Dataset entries
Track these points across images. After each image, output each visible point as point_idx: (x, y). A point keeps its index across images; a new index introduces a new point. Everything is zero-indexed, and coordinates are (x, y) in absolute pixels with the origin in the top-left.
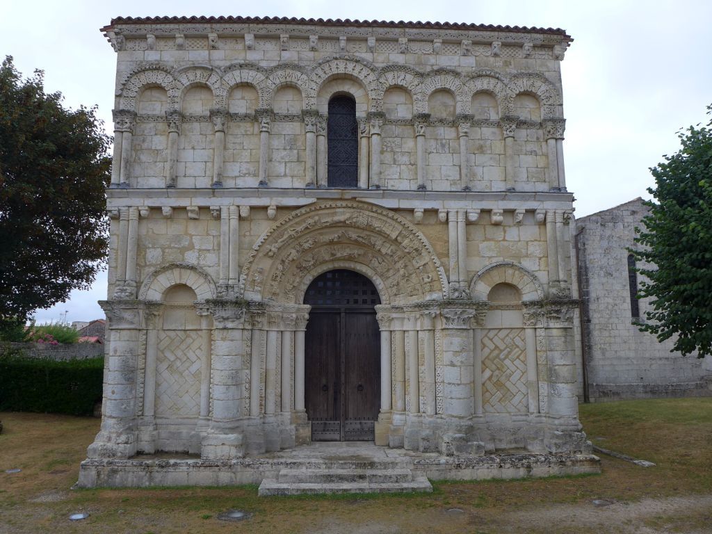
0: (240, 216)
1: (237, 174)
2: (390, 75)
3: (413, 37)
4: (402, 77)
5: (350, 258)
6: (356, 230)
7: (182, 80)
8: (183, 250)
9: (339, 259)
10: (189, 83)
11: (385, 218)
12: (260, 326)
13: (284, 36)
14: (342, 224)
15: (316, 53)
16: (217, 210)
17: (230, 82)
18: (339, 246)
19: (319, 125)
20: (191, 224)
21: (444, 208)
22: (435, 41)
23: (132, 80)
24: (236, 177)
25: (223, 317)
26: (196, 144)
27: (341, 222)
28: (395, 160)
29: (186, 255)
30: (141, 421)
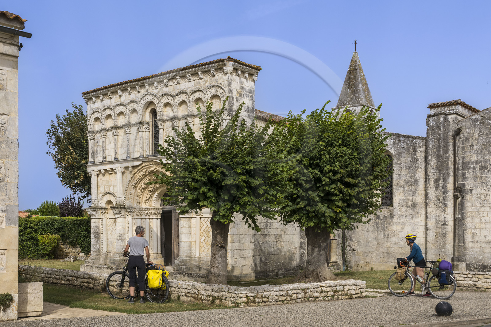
0: (122, 171)
10: (106, 115)
16: (115, 170)
17: (117, 113)
19: (145, 126)
20: (110, 176)
26: (111, 141)
27: (154, 170)
29: (110, 188)
30: (102, 253)
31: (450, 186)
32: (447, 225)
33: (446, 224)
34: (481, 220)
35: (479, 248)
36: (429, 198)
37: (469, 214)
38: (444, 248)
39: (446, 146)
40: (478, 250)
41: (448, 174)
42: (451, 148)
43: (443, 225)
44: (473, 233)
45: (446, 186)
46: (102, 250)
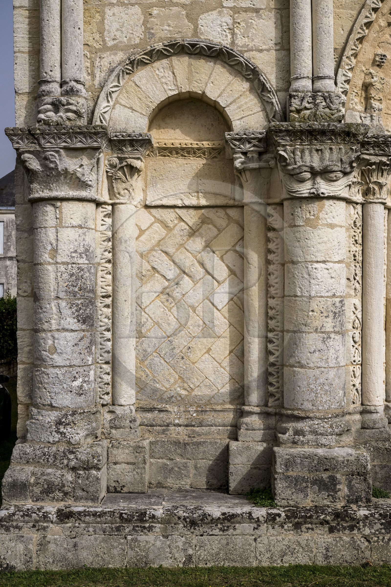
25: (311, 169)
29: (200, 22)
30: (109, 417)
46: (108, 399)
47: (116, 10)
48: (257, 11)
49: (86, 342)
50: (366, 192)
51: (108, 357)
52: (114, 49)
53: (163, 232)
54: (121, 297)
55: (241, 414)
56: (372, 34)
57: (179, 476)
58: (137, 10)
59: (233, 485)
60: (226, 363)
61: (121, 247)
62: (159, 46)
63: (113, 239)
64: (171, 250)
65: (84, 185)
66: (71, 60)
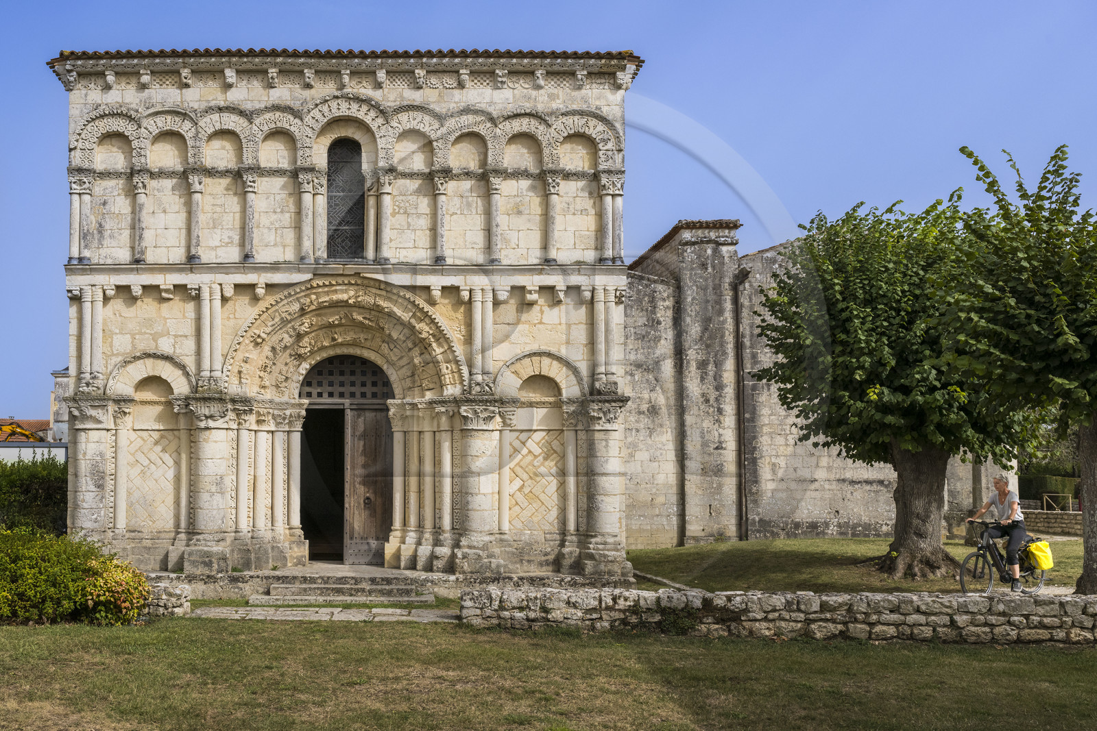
0: (222, 295)
1: (218, 244)
2: (404, 117)
3: (432, 69)
4: (419, 119)
5: (354, 344)
6: (361, 310)
7: (149, 127)
8: (155, 337)
9: (341, 344)
10: (157, 131)
11: (395, 298)
12: (247, 425)
13: (274, 70)
14: (344, 304)
15: (313, 91)
16: (195, 289)
17: (207, 129)
18: (341, 329)
19: (316, 181)
20: (165, 305)
21: (466, 285)
22: (461, 72)
23: (89, 127)
24: (216, 247)
25: (205, 416)
26: (167, 206)
27: (342, 301)
28: (409, 225)
29: (158, 342)
30: (112, 534)
31: (729, 376)
32: (725, 449)
33: (722, 448)
34: (787, 440)
35: (784, 490)
36: (688, 396)
37: (766, 430)
38: (719, 493)
39: (719, 302)
40: (784, 495)
41: (725, 353)
42: (728, 306)
43: (717, 448)
44: (774, 464)
45: (721, 377)
46: (111, 525)
47: (119, 336)
48: (186, 336)
49: (99, 497)
50: (239, 424)
51: (112, 505)
52: (117, 355)
53: (142, 442)
54: (119, 475)
55: (178, 533)
56: (242, 347)
57: (146, 564)
58: (129, 336)
59: (170, 567)
60: (172, 508)
61: (119, 451)
62: (138, 354)
63: (116, 446)
64: (145, 452)
65: (100, 422)
66: (95, 363)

== WHAT YOU ARE ASKED TO DO ==
Nothing should appear in the answer except the lines from the first line of the data through the line holding "12: (260, 326)", exactly as written, with pictures left out.

== RESULT FOR THIS TASK ==
Track these points across images. After each image, output each visible point as point_idx: (x, y). A point keeps its index across images; a new index introduces a new point. Everything is zero-indexed, and coordinates are (x, y) in absolute pixels with the origin in the top-left.
0: (240, 216)
1: (237, 174)
2: (390, 75)
3: (413, 37)
4: (402, 77)
5: (350, 258)
6: (356, 230)
7: (182, 80)
8: (183, 250)
9: (339, 259)
10: (189, 83)
11: (385, 218)
12: (260, 326)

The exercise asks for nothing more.